Carry out simple cases of integration by substitution and integration by parts; understand these methods as the inverse processes of the chain and product rules respectively (integration by substitution includes finding a suitable substitution and is limited to cases where one substitution will lead to a function which can be integrated; integration by parts includes more than one application of the method but excludes reduction formulae)

Integration by substitution and integration by parts are two essential techniques for finding antiderivatives of functions that are not immediately integrable. These methods are the inverse processes of the chain rule and product rule for differentiation, respectively. In A-Level Mathematics (Edexcel), you will learn to apply these techniques to a variety of functions, including those involving trigonometric, exponential, and algebraic expressions. Mastery of these methods is crucial for solving more complex integrals and for success in calculus-based problems in further study.
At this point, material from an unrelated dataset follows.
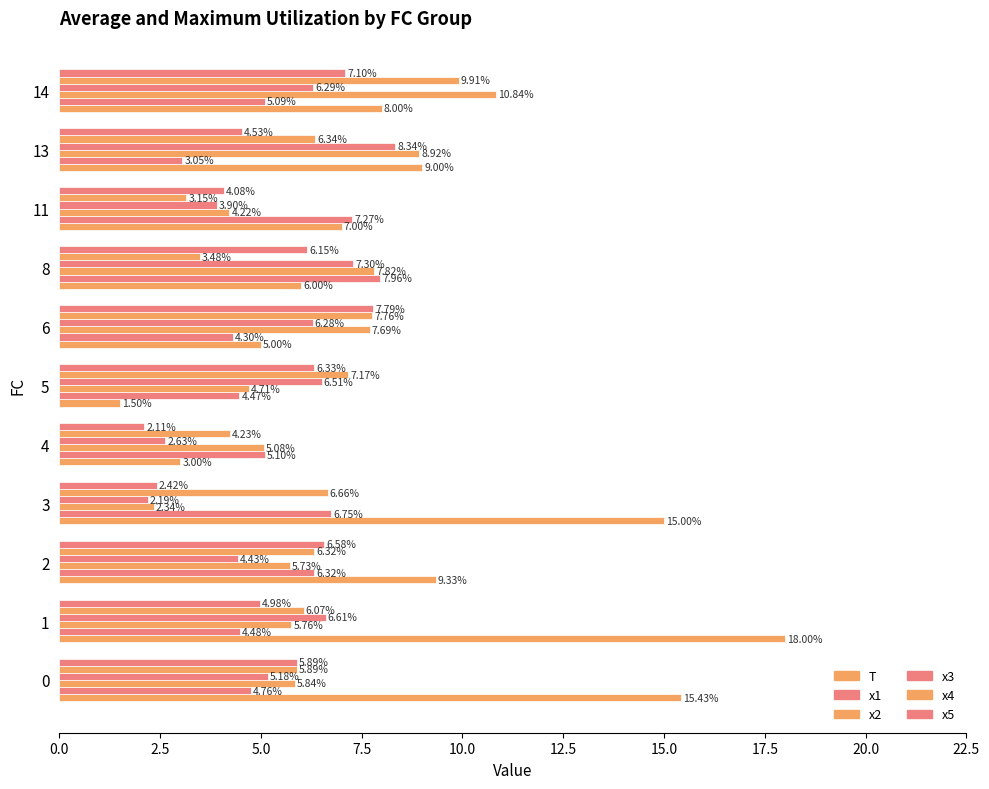

How many values in the x2 series exceed 5?

8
Integration by substitution involves replacing a part of the integrand with a new variable to simplify the integral. The key is to choose a suitable substitution that transforms the integral into a standard form. For example, substituting u = g(x) allows you to rewrite the integral in terms of u, often leading to a simpler expression. This method is particularly useful for integrals of composite functions, such as ∫ f(g(x)) g'(x) dx. You are expected to handle cases where one substitution suffices, and the resulting integral can be evaluated directly.
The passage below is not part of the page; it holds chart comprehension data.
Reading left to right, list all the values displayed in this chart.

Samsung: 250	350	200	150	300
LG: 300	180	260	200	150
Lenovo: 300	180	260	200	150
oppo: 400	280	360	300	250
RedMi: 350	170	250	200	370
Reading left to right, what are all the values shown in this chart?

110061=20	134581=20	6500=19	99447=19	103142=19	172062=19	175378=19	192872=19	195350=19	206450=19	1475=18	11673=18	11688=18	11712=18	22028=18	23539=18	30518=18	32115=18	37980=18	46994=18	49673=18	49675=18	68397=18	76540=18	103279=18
Integration by parts is based on the product rule for differentiation and is used to integrate products of two functions. The formula ∫ u dv = uv - ∫ v du is applied, where you choose u and dv strategically. Typically, you select u as a function that simplifies when differentiated (e.g., polynomials, logarithms) and dv as a function that is easy to integrate (e.g., exponentials, trigonometric functions). In some cases, you may need to apply integration by parts more than once, but you are not required to handle reduction formulae. Understanding when and how to apply these methods is key to solving a wide range of integrals efficiently.